Does silicon modify the quantity of lipids found in the serum and in the aortic wall? A lower cholesterol concentration in the serum of silicon-fed rabbits as compared to rabbits receiving only cholesterol is insufficient to explain the antiatheromatous action observed. On the other hand, ultracentrifugation of the serum of rabbits receiving silicon and those that did not showed no significant difference in the distribution of cholesterol and triglycerides in lipoprotein fractions, except for a transfer of HDL cholesterol on VLDL among silicon-fed rabbits as compared to the others.
Yet some authors noted that the increase in oleic acid found in the plasma and the arterial wall during experimentally-induced atheromas was inhibited by silicon.
The most important effect silicon has is to reduce permeability of the arterial wall; it heightens the impermeability of conjunctive tissue and intracellular cement, as shown by Holt and Osborne.
We verified this theory by measuring the diffusion of a dyed substance in rabbit derma and found that the addition of silicon inhibits such diffusion. Moreover, the thickening of elastic fibers and particularly of the internal elastic lamina, which normally already constitutes a lipid barrier, may explain why penetration of large lipidic inclusions is less deep.
It should be noted, however, that lipid concentration in the aortas of rabbits receiving an atherogenous diet plus silicon is higher than the concentration in normal arteries.

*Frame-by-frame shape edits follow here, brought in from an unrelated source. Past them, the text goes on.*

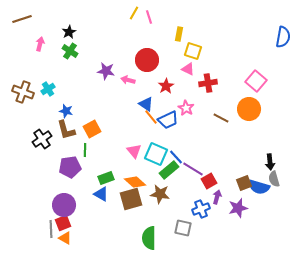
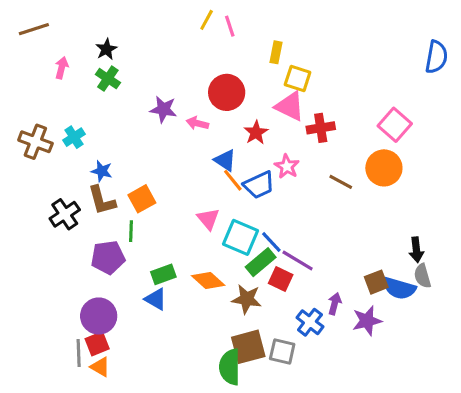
pink triangle: (188, 69) -> (290, 106), size x1.5
pink triangle: (134, 151) -> (208, 219), moved
red square: (209, 181) -> (281, 279), moved, turned -35
brown square: (131, 199) -> (248, 347), moved
blue cross: (201, 209) -> (310, 322), turned -30

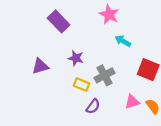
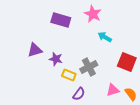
purple rectangle: (59, 21) -> (61, 20), moved, turned -30
purple star: (76, 58) -> (56, 59), moved
purple triangle: (40, 66) -> (35, 50), moved

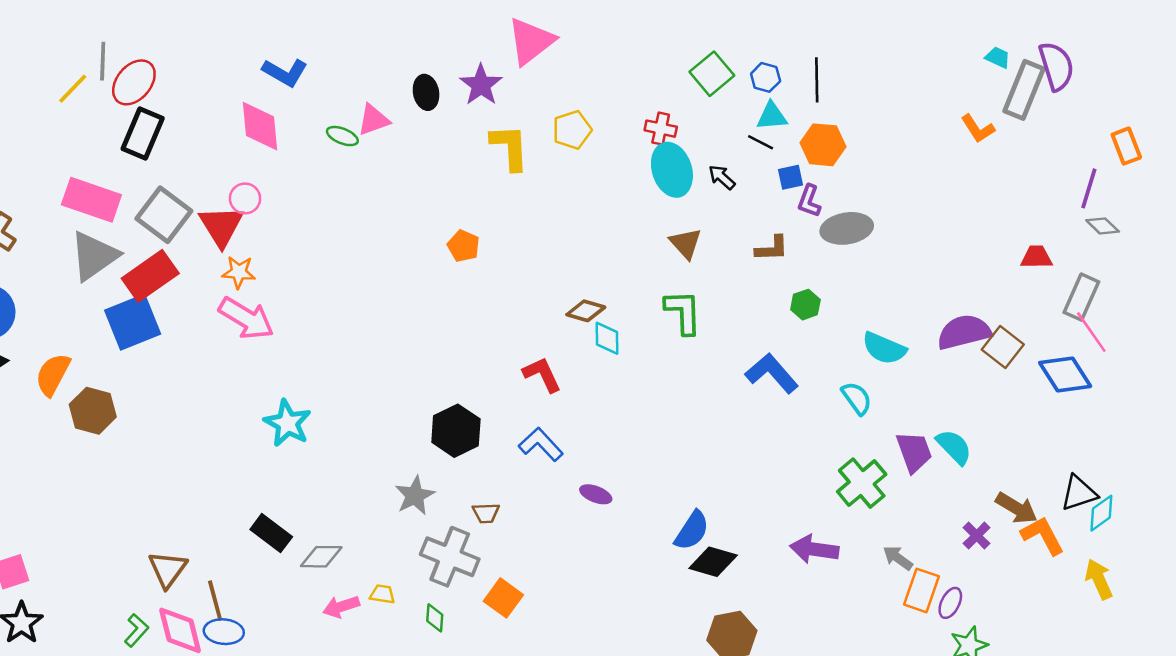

Alterations in elastic fibers are known to be parallel to the degree of lipid infiltration, often even preceding it. Moreover, lipid deposits are most important in areas in which metachromatism is the most intense, the latter being related to an increase in sulphate groups of glycosaminoglycans. It has also been proven that beta-lipo proteins and particularly VLDL can form compounds with glycosaminoglycans. All these facts suggest that damaged arteries fix lipids more often in the form of confluent masses or plaques than healthy arteries.
Silicon maintains the integrity of elastic fibers and of ground substance and lowers the frequency of atheromatous plaques.